Your objective => Repeat the entries verbatim.
──────── Data excerpts ────────
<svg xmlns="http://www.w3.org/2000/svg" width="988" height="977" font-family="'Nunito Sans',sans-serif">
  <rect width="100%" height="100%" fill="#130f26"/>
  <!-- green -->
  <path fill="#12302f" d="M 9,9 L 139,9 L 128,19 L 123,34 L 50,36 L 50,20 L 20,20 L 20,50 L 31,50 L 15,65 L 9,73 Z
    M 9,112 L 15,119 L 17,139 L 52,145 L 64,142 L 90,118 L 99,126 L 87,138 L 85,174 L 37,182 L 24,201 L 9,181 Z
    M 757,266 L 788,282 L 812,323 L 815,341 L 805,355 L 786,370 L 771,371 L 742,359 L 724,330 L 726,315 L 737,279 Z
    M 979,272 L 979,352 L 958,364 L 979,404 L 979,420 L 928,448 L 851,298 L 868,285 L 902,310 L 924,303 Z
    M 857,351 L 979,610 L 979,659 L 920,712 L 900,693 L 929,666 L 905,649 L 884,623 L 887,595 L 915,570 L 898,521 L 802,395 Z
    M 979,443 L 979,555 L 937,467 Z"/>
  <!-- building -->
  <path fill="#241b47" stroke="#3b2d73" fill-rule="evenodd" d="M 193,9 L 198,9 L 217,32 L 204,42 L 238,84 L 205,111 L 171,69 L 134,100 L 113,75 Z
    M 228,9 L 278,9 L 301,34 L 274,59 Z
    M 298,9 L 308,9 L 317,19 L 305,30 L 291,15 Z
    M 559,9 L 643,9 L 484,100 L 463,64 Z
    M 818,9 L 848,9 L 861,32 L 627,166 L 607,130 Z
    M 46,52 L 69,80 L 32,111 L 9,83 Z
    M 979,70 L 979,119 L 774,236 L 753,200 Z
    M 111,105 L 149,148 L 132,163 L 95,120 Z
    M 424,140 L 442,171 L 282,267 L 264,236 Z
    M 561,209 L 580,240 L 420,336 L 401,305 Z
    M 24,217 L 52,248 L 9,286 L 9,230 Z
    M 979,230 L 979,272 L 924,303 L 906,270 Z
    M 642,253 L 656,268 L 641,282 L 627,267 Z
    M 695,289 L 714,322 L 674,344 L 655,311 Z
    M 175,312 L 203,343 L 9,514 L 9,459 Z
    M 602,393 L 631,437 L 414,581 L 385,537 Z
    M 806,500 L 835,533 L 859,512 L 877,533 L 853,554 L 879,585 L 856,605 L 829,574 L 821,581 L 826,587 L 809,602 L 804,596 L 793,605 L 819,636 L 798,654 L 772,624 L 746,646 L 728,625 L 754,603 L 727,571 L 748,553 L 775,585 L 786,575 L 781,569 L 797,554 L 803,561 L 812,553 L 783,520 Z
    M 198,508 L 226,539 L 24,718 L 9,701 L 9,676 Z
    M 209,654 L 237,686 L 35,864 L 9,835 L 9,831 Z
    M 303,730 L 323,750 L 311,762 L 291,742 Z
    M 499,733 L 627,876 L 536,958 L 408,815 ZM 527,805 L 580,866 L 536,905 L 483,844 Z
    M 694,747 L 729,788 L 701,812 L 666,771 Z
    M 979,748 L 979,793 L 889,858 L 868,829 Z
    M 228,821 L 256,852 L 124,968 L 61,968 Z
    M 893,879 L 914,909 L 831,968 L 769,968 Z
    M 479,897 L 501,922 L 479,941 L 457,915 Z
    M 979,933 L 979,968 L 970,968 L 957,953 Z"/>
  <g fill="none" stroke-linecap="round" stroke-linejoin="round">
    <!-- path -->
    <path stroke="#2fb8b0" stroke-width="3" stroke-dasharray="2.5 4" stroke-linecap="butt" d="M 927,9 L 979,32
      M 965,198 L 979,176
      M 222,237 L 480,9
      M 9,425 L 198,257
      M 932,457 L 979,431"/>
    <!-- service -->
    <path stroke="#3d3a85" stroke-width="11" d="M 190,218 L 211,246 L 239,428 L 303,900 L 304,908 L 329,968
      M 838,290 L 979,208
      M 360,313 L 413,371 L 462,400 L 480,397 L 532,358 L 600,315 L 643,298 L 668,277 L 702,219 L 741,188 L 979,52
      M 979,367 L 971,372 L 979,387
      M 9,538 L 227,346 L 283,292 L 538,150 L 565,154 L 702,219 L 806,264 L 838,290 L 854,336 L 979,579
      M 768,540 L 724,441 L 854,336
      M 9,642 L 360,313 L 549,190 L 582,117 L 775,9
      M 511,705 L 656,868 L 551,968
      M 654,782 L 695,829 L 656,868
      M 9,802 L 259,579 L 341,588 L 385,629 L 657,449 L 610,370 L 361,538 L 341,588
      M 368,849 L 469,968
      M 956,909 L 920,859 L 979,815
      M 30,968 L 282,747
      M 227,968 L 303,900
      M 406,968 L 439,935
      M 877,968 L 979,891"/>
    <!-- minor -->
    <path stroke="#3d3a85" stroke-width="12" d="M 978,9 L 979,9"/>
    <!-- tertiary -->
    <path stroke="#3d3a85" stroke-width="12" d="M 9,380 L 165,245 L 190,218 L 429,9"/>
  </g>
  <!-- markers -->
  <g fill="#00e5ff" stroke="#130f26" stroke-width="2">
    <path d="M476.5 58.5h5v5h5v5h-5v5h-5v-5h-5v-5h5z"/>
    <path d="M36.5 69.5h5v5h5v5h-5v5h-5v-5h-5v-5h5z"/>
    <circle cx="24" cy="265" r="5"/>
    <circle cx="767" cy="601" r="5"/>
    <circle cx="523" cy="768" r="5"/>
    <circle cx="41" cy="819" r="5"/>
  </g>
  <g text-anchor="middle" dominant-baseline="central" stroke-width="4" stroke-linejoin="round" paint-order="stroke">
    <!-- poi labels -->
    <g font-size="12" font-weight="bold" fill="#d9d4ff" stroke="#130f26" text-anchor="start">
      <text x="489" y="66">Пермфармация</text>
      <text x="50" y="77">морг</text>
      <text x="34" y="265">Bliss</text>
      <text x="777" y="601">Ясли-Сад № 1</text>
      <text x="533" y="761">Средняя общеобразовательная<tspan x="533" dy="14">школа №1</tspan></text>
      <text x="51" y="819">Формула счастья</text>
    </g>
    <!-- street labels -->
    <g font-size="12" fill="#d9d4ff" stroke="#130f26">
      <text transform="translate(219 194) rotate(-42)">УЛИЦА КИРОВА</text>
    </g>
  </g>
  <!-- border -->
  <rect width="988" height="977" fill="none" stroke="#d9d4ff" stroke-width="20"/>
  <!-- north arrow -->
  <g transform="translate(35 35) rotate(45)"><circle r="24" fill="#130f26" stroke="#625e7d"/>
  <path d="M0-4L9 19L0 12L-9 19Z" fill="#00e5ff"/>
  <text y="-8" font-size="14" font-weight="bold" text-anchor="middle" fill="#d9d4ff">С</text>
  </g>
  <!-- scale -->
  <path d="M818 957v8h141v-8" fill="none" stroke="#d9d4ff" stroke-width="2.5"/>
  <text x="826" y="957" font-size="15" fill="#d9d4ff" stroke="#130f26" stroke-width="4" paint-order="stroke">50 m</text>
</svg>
────────
Task result =>
<svg xmlns="http://www.w3.org/2000/svg" width="988" height="977" font-family="'Nunito Sans',sans-serif">
  <rect width="100%" height="100%" fill="#130f26"/>
  <!-- green -->
  <path fill="#12302f" d="M 9,9 L 139,9 L 128,19 L 123,34 L 50,36 L 50,20 L 20,20 L 20,50 L 31,50 L 15,65 L 9,73 Z
    M 9,112 L 15,119 L 17,139 L 52,145 L 64,142 L 90,118 L 99,126 L 87,138 L 85,174 L 37,182 L 24,201 L 9,181 Z
    M 757,266 L 788,282 L 812,323 L 815,341 L 805,355 L 786,370 L 771,371 L 742,359 L 724,330 L 726,315 L 737,279 Z
    M 979,272 L 979,352 L 958,364 L 979,404 L 979,420 L 928,448 L 851,298 L 868,285 L 902,310 L 924,303 Z
    M 857,351 L 979,610 L 979,659 L 920,712 L 900,693 L 929,666 L 905,649 L 884,623 L 887,595 L 915,570 L 898,521 L 802,395 Z
    M 979,443 L 979,555 L 937,467 Z"/>
  <!-- building -->
  <path fill="#241b47" stroke="#3b2d73" fill-rule="evenodd" d="M 193,9 L 198,9 L 217,32 L 204,42 L 238,84 L 205,111 L 171,69 L 134,100 L 113,75 Z
    M 228,9 L 278,9 L 301,34 L 274,59 Z
    M 298,9 L 308,9 L 317,19 L 305,30 L 291,15 Z
    M 559,9 L 643,9 L 484,100 L 463,64 Z
    M 818,9 L 848,9 L 861,32 L 627,166 L 607,130 Z
    M 46,52 L 69,80 L 32,111 L 9,83 Z
    M 979,70 L 979,119 L 774,236 L 753,200 Z
    M 111,105 L 149,148 L 132,163 L 95,120 Z
    M 424,140 L 442,171 L 282,267 L 264,236 Z
    M 561,209 L 580,240 L 420,336 L 401,305 Z
    M 24,217 L 52,248 L 9,286 L 9,230 Z
    M 979,230 L 979,272 L 924,303 L 906,270 Z
    M 642,253 L 656,268 L 641,282 L 627,267 Z
    M 695,289 L 714,322 L 674,344 L 655,311 Z
    M 175,312 L 203,343 L 9,514 L 9,459 Z
    M 602,393 L 631,437 L 414,581 L 385,537 Z
    M 806,500 L 835,533 L 859,512 L 877,533 L 853,554 L 879,585 L 856,605 L 829,574 L 821,581 L 826,587 L 809,602 L 804,596 L 793,605 L 819,636 L 798,654 L 772,624 L 746,646 L 728,625 L 754,603 L 727,571 L 748,553 L 775,585 L 786,575 L 781,569 L 797,554 L 803,561 L 812,553 L 783,520 Z
    M 198,508 L 226,539 L 24,718 L 9,701 L 9,676 Z
    M 209,654 L 237,686 L 35,864 L 9,835 L 9,831 Z
    M 303,730 L 323,750 L 311,762 L 291,742 Z
    M 499,733 L 627,876 L 536,958 L 408,815 ZM 527,805 L 580,866 L 536,905 L 483,844 Z
    M 694,747 L 729,788 L 701,812 L 666,771 Z
    M 979,748 L 979,793 L 889,858 L 868,829 Z
    M 228,821 L 256,852 L 124,968 L 61,968 Z
    M 893,879 L 914,909 L 831,968 L 769,968 Z
    M 479,897 L 501,922 L 479,941 L 457,915 Z
    M 979,933 L 979,968 L 970,968 L 957,953 Z"/>
  <g fill="none" stroke-linecap="round" stroke-linejoin="round">
    <!-- path -->
    <path stroke="#2fb8b0" stroke-width="3" stroke-dasharray="2.5 4" stroke-linecap="butt" d="M 927,9 L 979,32
      M 965,198 L 979,176
      M 222,237 L 480,9
      M 9,425 L 198,257
      M 932,457 L 979,431"/>
    <!-- service -->
    <path stroke="#3d3a85" stroke-width="11" d="M 190,218 L 211,246 L 239,428 L 303,900 L 304,908 L 329,968
      M 838,290 L 979,208
      M 360,313 L 413,371 L 462,400 L 480,397 L 532,358 L 600,315 L 643,298 L 668,277 L 702,219 L 741,188 L 979,52
      M 979,367 L 971,372 L 979,387
      M 9,538 L 227,346 L 283,292 L 538,150 L 565,154 L 702,219 L 806,264 L 838,290 L 854,336 L 979,579
      M 768,540 L 724,441 L 854,336
      M 9,642 L 360,313 L 549,190 L 582,117 L 775,9
      M 511,705 L 656,868 L 551,968
      M 654,782 L 695,829 L 656,868
      M 9,802 L 259,579 L 341,588 L 385,629 L 657,449 L 610,370 L 361,538 L 341,588
      M 368,849 L 469,968
      M 956,909 L 920,859 L 979,815
      M 30,968 L 282,747
      M 227,968 L 303,900
      M 406,968 L 439,935
      M 877,968 L 979,891"/>
    <!-- minor -->
    <path stroke="#3d3a85" stroke-width="12" d="M 978,9 L 979,9"/>
    <!-- tertiary -->
    <path stroke="#3d3a85" stroke-width="12" d="M 9,380 L 165,245 L 190,218 L 429,9"/>
  </g>
  <!-- markers -->
  <g fill="#00e5ff" stroke="#130f26" stroke-width="2">
    <path d="M476.5 58.5h5v5h5v5h-5v5h-5v-5h-5v-5h5z"/>
    <path d="M36.5 69.5h5v5h5v5h-5v5h-5v-5h-5v-5h5z"/>
    <circle cx="24" cy="265" r="5"/>
    <circle cx="767" cy="601" r="5"/>
    <circle cx="523" cy="768" r="5"/>
    <circle cx="41" cy="819" r="5"/>
  </g>
  <g text-anchor="middle" dominant-baseline="central" stroke-width="4" stroke-linejoin="round" paint-order="stroke">
    <!-- poi labels -->
    <g font-size="12" font-weight="bold" fill="#d9d4ff" stroke="#130f26" text-anchor="start">
      <text x="489" y="66">Пермфармация</text>
      <text x="50" y="77">морг</text>
      <text x="34" y="265">Bliss</text>
      <text x="777" y="601">Ясли-Сад № 1</text>
      <text x="533" y="761">Средняя общеобразовательная<tspan x="533" dy="14">школа №1</tspan></text>
      <text x="51" y="819">Формула счастья</text>
    </g>
    <!-- street labels -->
    <g font-size="12" fill="#d9d4ff" stroke="#130f26">
      <text transform="translate(219 194) rotate(-42)">УЛИЦА КИРОВА</text>
    </g>
  </g>
  <!-- border -->
  <rect width="988" height="977" fill="none" stroke="#d9d4ff" stroke-width="20"/>
  <!-- north arrow -->
  <g transform="translate(35 35) rotate(45)"><circle r="24" fill="#130f26" stroke="#625e7d"/>
  <path d="M0-4L9 19L0 12L-9 19Z" fill="#00e5ff"/>
  <text y="-8" font-size="14" font-weight="bold" text-anchor="middle" fill="#d9d4ff">С</text>
  </g>
  <!-- scale -->
  <path d="M818 957v8h141v-8" fill="none" stroke="#d9d4ff" stroke-width="2.5"/>
  <text x="826" y="957" font-size="15" fill="#d9d4ff" stroke="#130f26" stroke-width="4" paint-order="stroke">50 m</text>
</svg>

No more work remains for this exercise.